--- Data ---
▼

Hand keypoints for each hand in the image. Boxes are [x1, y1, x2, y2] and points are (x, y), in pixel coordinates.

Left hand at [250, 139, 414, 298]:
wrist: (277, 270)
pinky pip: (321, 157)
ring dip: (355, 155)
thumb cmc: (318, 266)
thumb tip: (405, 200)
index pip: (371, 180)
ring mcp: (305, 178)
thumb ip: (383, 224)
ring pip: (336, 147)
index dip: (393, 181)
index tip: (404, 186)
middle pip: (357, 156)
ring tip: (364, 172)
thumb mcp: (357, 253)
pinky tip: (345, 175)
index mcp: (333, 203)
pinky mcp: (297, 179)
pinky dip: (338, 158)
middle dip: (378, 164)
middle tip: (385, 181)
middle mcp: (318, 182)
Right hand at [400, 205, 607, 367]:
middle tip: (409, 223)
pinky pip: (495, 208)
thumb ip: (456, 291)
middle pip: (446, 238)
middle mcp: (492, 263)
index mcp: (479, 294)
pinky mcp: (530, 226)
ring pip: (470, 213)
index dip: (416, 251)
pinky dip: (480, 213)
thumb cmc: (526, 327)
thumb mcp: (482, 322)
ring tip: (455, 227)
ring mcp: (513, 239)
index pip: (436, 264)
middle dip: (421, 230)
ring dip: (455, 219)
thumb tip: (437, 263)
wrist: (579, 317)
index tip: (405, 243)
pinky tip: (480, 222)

▲

Read through the lines above and collect those that contain the string "index".

--- Expected answer ---
index pip: (371, 180)
index dip: (393, 181)
index tip: (404, 186)
index mcp: (333, 203)
index mcp: (479, 294)
index dip: (416, 251)
index pip: (436, 264)
index tip: (405, 243)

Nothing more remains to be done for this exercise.